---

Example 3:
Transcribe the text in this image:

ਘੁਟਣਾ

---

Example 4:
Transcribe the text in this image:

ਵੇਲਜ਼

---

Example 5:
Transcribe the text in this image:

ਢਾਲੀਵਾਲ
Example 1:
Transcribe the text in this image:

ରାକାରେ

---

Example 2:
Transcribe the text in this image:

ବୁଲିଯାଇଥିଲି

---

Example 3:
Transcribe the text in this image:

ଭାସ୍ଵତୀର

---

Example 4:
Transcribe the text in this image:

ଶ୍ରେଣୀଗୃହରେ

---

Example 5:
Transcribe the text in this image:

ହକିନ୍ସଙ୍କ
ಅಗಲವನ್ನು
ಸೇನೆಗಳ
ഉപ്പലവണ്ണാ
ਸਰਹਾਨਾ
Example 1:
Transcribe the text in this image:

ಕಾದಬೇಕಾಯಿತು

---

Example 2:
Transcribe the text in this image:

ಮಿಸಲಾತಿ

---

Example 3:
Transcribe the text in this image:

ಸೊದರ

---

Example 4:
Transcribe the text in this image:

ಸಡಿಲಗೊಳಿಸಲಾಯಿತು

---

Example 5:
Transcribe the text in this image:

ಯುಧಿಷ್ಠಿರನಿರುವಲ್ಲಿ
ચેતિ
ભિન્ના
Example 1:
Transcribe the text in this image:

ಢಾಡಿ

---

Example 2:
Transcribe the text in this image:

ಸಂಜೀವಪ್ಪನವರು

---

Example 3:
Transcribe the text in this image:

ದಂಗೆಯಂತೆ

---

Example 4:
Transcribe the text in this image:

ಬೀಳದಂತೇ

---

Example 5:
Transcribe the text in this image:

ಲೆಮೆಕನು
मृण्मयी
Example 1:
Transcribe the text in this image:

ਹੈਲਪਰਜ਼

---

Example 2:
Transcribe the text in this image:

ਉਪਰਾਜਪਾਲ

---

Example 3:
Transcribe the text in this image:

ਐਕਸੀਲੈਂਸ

▶ Task requirements: Would you output all the records above exactly as written?

▶ Output for this exercise:
---

Example 3:
Transcribe the text in this image:

ਘੁਟਣਾ

---

Example 4:
Transcribe the text in this image:

ਵੇਲਜ਼

---

Example 5:
Transcribe the text in this image:

ਢਾਲੀਵਾਲ
Example 1:
Transcribe the text in this image:

ରାକାରେ

---

Example 2:
Transcribe the text in this image:

ବୁଲିଯାଇଥିଲି

---

Example 3:
Transcribe the text in this image:

ଭାସ୍ଵତୀର

---

Example 4:
Transcribe the text in this image:

ଶ୍ରେଣୀଗୃହରେ

---

Example 5:
Transcribe the text in this image:

ହକିନ୍ସଙ୍କ
ಅಗಲವನ್ನು
ಸೇನೆಗಳ
ഉപ്പലവണ്ണാ
ਸਰਹਾਨਾ
Example 1:
Transcribe the text in this image:

ಕಾದಬೇಕಾಯಿತು

---

Example 2:
Transcribe the text in this image:

ಮಿಸಲಾತಿ

---

Example 3:
Transcribe the text in this image:

ಸೊದರ

---

Example 4:
Transcribe the text in this image:

ಸಡಿಲಗೊಳಿಸಲಾಯಿತು

---

Example 5:
Transcribe the text in this image:

ಯುಧಿಷ್ಠಿರನಿರುವಲ್ಲಿ
ચેતિ
ભિન્ના
Example 1:
Transcribe the text in this image:

ಢಾಡಿ

---

Example 2:
Transcribe the text in this image:

ಸಂಜೀವಪ್ಪನವರು

---

Example 3:
Transcribe the text in this image:

ದಂಗೆಯಂತೆ

---

Example 4:
Transcribe the text in this image:

ಬೀಳದಂತೇ

---

Example 5:
Transcribe the text in this image:

ಲೆಮೆಕನು
मृण्मयी
Example 1:
Transcribe the text in this image:

ਹੈਲਪਰਜ਼

---

Example 2:
Transcribe the text in this image:

ਉਪਰਾਜਪਾਲ

---

Example 3:
Transcribe the text in this image:

ਐਕਸੀਲੈਂਸ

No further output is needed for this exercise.